Setelah data berupa transkrip hasil wawancara dan observasi, maupun gambar, foto, catatan harian subjek dan sebagainya dianggap lengkap dan sempurna, peneliti melakukan analisis data. Analsis data Studi Kasus dan penelitian kualitatif pada umumnya hanya bisa dilakukan oleh peneliti sendiri, bukan oleh pembimbing, teman, atau melalui jasa orang lain. Sebab, sebagai instrumen kunci, hanya peneliti sendiri yang tahu secara mendalam semua masalah yang diteliti. Analisis data merupakan tahap paling penting di setiap penelitian dan sekaligus paling sulit. Sebab, dari tahap ini akan diperoleh informasi penting berupa temuan penelitian. Kegagalan analisis data berarti kegagalan penelitian secara keseluruhan. Kemampuan analisis data sangat ditentukan oleh keluasan wawasan teoretik peneliti pada bidang yang diteliti, pengalaman penelitian, bimbingan dosen, dan minat yang kuat peneliti untuk menghasilkan penelitian yang berkualitas.

8. Proses Analisis Data.
== == ==
#### [Tugas]
Menurut kutipan tentang analisis data, siapa yang dapat melakukan analisis data studi kasus dan penelitian kualitatif pada umumnya? Gunakan hanya kutipan tentang analisis data sebagai sumber.

#### [Data Analisis]
== == ==
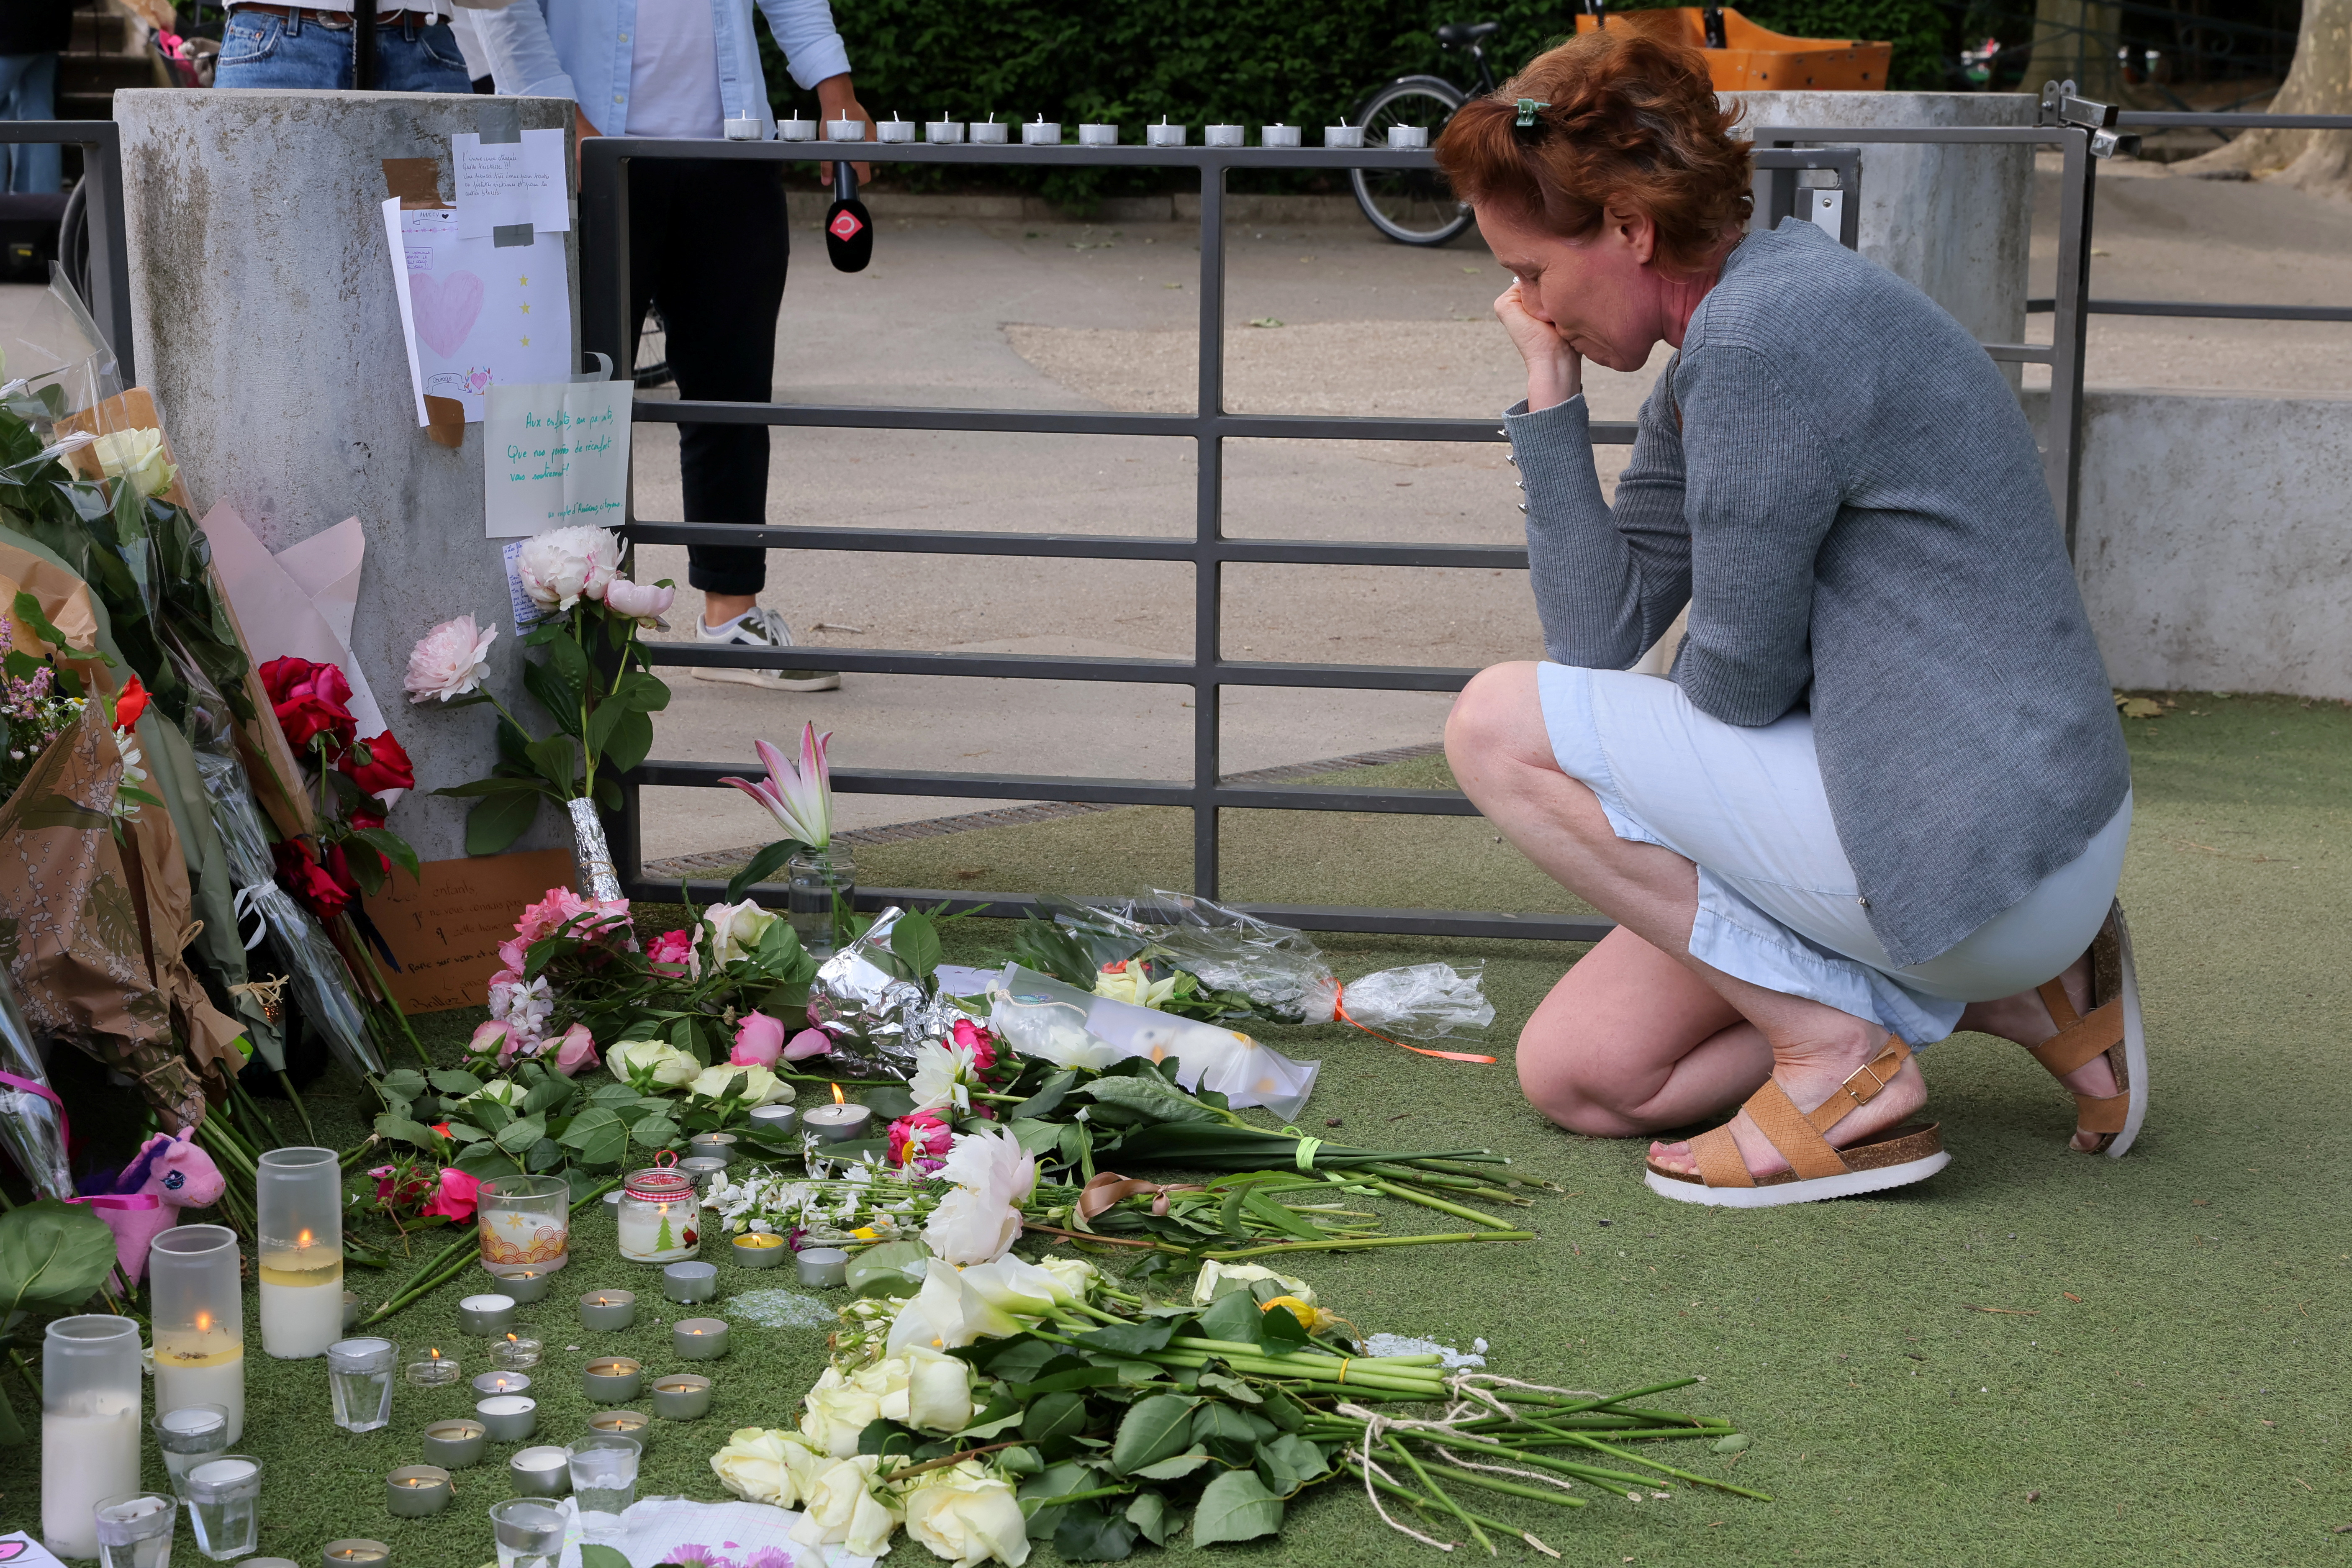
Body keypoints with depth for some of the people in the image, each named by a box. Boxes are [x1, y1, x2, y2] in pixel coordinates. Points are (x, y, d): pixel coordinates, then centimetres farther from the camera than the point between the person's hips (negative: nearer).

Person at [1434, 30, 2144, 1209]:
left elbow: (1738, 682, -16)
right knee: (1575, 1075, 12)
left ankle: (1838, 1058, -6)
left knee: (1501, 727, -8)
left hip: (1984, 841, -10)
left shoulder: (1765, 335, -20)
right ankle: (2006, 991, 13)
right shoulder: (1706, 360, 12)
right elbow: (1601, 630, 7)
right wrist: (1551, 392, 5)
== == ==
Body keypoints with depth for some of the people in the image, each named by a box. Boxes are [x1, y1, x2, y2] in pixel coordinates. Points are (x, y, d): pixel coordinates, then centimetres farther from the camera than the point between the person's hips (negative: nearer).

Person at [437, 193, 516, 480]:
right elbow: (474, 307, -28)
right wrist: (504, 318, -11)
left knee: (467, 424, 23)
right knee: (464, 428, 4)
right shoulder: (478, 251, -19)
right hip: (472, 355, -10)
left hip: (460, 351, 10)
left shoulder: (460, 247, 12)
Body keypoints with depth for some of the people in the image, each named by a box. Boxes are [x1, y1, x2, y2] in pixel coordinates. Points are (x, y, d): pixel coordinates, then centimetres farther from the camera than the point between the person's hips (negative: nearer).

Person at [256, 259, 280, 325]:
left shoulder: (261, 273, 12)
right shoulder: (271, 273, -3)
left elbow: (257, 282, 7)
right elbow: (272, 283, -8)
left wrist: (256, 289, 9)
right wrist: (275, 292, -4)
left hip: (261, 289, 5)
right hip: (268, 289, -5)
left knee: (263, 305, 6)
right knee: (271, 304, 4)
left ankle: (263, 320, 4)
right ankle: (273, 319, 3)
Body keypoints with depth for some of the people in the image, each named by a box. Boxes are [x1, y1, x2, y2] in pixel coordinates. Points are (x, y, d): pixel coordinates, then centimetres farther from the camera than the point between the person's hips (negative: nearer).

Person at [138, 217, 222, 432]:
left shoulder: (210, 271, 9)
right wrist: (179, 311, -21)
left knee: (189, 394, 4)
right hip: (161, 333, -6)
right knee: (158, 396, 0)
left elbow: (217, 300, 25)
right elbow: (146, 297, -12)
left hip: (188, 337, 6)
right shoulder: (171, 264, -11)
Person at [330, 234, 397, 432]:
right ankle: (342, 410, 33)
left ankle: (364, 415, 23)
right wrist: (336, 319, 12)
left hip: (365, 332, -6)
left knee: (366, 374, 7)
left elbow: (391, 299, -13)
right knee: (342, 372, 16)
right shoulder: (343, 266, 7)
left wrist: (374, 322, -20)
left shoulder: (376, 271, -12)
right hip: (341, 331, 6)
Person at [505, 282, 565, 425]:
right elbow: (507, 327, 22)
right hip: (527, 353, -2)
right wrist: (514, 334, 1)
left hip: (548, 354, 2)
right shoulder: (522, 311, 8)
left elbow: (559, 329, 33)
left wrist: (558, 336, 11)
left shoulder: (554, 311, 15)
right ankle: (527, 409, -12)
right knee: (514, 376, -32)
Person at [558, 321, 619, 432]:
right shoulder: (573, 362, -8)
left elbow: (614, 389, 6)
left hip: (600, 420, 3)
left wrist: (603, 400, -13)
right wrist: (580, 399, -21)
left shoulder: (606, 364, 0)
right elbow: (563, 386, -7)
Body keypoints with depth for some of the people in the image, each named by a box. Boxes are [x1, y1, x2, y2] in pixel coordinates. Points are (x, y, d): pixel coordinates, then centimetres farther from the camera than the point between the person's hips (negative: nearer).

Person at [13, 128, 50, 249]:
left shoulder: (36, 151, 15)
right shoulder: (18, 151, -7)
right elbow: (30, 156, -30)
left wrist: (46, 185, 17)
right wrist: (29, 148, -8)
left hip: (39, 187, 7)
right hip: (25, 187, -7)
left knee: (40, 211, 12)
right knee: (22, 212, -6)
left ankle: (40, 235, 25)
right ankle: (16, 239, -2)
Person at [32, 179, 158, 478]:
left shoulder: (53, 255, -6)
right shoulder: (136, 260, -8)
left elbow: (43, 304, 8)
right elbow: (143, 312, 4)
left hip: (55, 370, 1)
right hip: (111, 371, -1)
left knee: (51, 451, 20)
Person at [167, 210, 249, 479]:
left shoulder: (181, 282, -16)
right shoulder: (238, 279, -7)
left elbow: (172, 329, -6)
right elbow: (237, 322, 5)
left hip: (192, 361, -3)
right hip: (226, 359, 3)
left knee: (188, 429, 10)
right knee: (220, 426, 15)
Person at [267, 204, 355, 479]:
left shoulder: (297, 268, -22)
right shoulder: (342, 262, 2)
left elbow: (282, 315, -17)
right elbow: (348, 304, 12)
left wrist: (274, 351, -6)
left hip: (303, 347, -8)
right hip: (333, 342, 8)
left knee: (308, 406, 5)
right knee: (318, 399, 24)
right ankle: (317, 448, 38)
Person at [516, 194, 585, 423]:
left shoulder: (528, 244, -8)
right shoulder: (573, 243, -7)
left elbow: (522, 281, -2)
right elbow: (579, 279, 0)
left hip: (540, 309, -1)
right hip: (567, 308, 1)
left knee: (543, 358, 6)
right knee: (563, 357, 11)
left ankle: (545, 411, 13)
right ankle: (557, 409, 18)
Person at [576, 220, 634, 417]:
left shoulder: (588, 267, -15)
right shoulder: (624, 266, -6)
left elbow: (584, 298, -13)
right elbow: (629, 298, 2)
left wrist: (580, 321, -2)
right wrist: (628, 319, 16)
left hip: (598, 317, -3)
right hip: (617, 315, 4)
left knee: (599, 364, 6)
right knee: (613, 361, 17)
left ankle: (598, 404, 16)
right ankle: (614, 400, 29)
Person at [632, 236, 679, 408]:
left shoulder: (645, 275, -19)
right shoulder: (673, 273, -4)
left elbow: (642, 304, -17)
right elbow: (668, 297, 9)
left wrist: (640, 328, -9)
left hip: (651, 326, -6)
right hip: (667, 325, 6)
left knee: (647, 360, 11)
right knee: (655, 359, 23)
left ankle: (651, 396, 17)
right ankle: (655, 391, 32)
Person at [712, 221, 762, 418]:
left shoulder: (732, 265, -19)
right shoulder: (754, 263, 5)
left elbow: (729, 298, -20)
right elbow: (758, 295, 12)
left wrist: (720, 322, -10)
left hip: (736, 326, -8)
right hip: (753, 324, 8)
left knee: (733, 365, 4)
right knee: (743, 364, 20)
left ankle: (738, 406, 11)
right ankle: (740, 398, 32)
== == ==
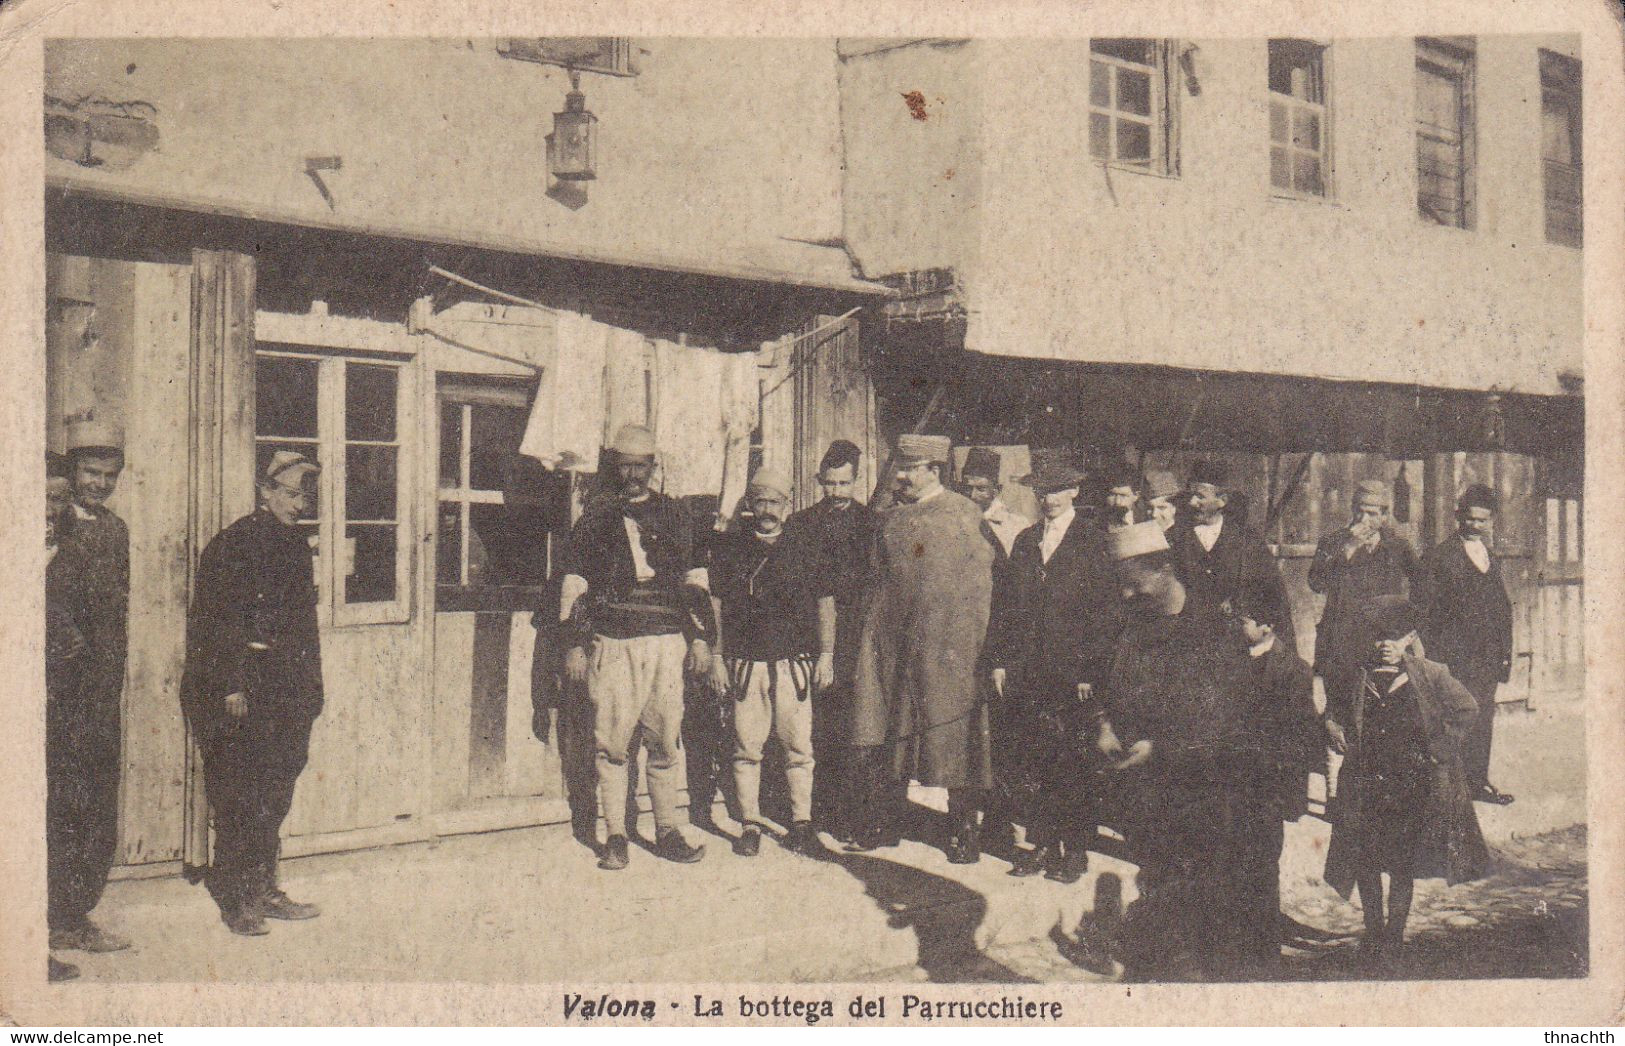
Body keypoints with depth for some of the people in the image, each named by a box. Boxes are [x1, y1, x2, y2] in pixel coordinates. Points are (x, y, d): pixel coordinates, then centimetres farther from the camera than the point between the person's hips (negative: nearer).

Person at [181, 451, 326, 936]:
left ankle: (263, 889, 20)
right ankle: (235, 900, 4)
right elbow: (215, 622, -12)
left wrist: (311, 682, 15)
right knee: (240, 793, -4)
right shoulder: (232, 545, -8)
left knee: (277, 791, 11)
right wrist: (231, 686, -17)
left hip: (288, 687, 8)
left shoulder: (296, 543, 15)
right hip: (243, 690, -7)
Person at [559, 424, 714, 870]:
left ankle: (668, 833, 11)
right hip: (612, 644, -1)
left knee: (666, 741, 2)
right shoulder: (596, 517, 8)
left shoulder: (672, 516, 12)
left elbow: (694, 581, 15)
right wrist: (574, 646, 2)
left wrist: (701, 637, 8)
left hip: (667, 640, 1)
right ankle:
== == ==
#### [Jawaban]
Hanya peneliti sendiri, bukan pembimbing, teman, atau jasa orang lain.